How to get Better Feedback from Students

A helpful set of suggestions on working with students.  Here’s an excerpt from the article:

We don’t learn a lot from student feedback when we don’t ask good questions. At the top of my list of bad questions I’d put the ever-popular “What did you like most/least about the course/instructor” kind of questions. I wish I could make those questions illegal. Since when did the goal of education become providing learners with what they like? I know teachers can’t remove these questions from institutionally mandated forms. We can object, though, and we can ask students better questions on our own. If teachers want to make changes that improve teaching and learning, we need to ask about the impact of a policy, practice, behavior, technique, assignment, or instructional approach on students’ efforts to learn.”

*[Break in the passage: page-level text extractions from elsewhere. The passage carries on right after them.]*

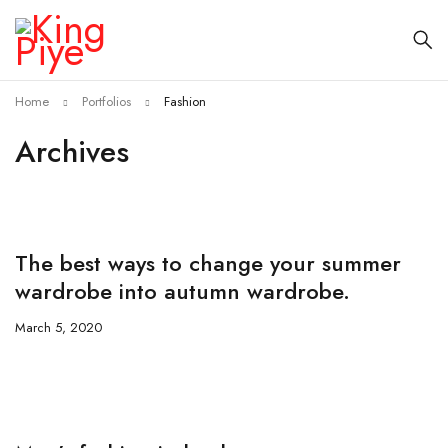
Home
Portfolios
Fashion
Archives
The best ways to change your summer
wardrobe into autumn wardrobe.
March 5, 2020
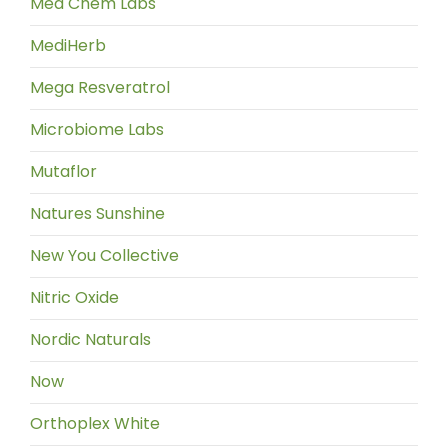
Med Chem Labs
MediHerb
Mega Resveratrol
Microbiome Labs
Mutaflor
Natures Sunshine
New You Collective
Nitric Oxide
Nordic Naturals
Now
Orthoplex White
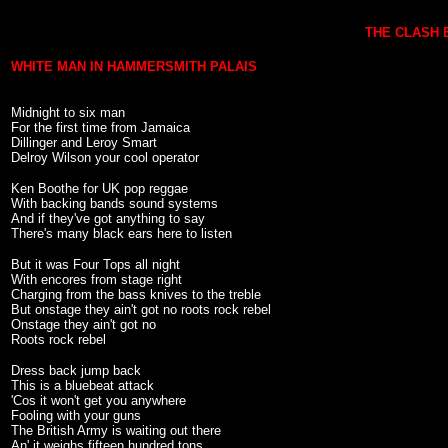
THE CLASH 
WHITE MAN IN HAMMERSMITH PALAIS
Midnight to six man
For the first time from Jamaica
Dillinger and Leroy Smart
Delroy Wilson your cool operator
Ken Boothe for UK pop reggae
With backing bands sound systems
And if they've got anything to say
There's many black ears here to listen
But it was Four Tops all night
With encores from stage right
Charging from the bass knives to the treble
But onstage they ain't got no roots rock rebel
Onstage they ain't got no
Roots rock rebel
Dress back jump back
This is a bluebeat attack
'Cos it won't get you anywhere
Fooling with your guns
The British Army is waiting out there
An' it weighs fifteen hundred tons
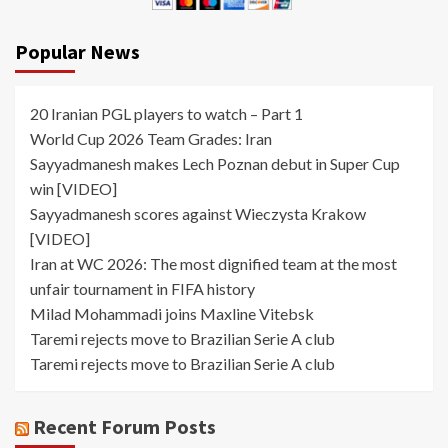
Popular News
20 Iranian PGL players to watch – Part 1
World Cup 2026 Team Grades: Iran
Sayyadmanesh makes Lech Poznan debut in Super Cup
win [VIDEO]
Sayyadmanesh scores against Wieczysta Krakow
[VIDEO]
Iran at WC 2026: The most dignified team at the most
unfair tournament in FIFA history
Milad Mohammadi joins Maxline Vitebsk
Taremi rejects move to Brazilian Serie A club
Taremi rejects move to Brazilian Serie A club
Recent Forum Posts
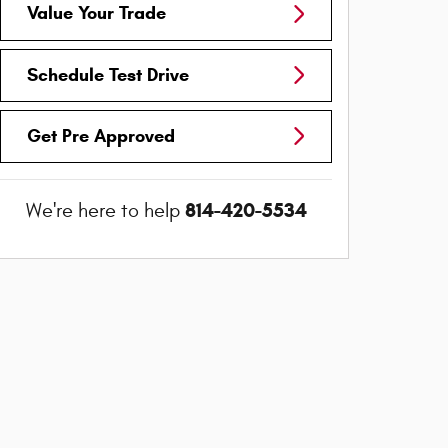
Value Your Trade
Schedule Test Drive
Get Pre Approved
814-420-5534
We're here to help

One thought on “How to get Better Feedback from Students

  1. I still love Richard Light’s “one-minute-survey” idea–asking students at the end of a class to write answers to two standard questions: What’s the most important or provocative thing you heard in class today, and what question are you still leaving with? If I make sure they understand that the question shouldn’t be a closed or trivial question (“when was Augustine born?” or “what was that due-date, again?”), I get a good snap-shot of what students heard and/or misheard, and I can begin the next class by clarifying something (or letting those who did understand clarify it) that several people didn’t understand . . . and using that as a bridge into the new day’s material. Or, I can shoot a quick e-mail to the class, if I want them to get an answer sooner . . . that helps to take the class out of the classroom framework. I can also turn the process around–use the questions at the beginning of a class, applied to assigned readings. In that case, I ask them to complete two copies, one for me, and one for themselves, so that during discussion, they can remember what they asked. (They sometimes don’t!)

    Brief writing conferences–15 min. per student–in the first month or so help, too–I can provide support and sometimes direction to students seeking a topic, or make sure they’ve understood comments I wrote on a first paper . . . and I can ask what might help them to understand the class better. Often enough, it’s something which has nothing at all to do with the class, directly–I find out about work overload, or bad roommate matches, or commuters who don’t realize that they need to plan on-campus study time to get away from family distractions/demands . . . . etc.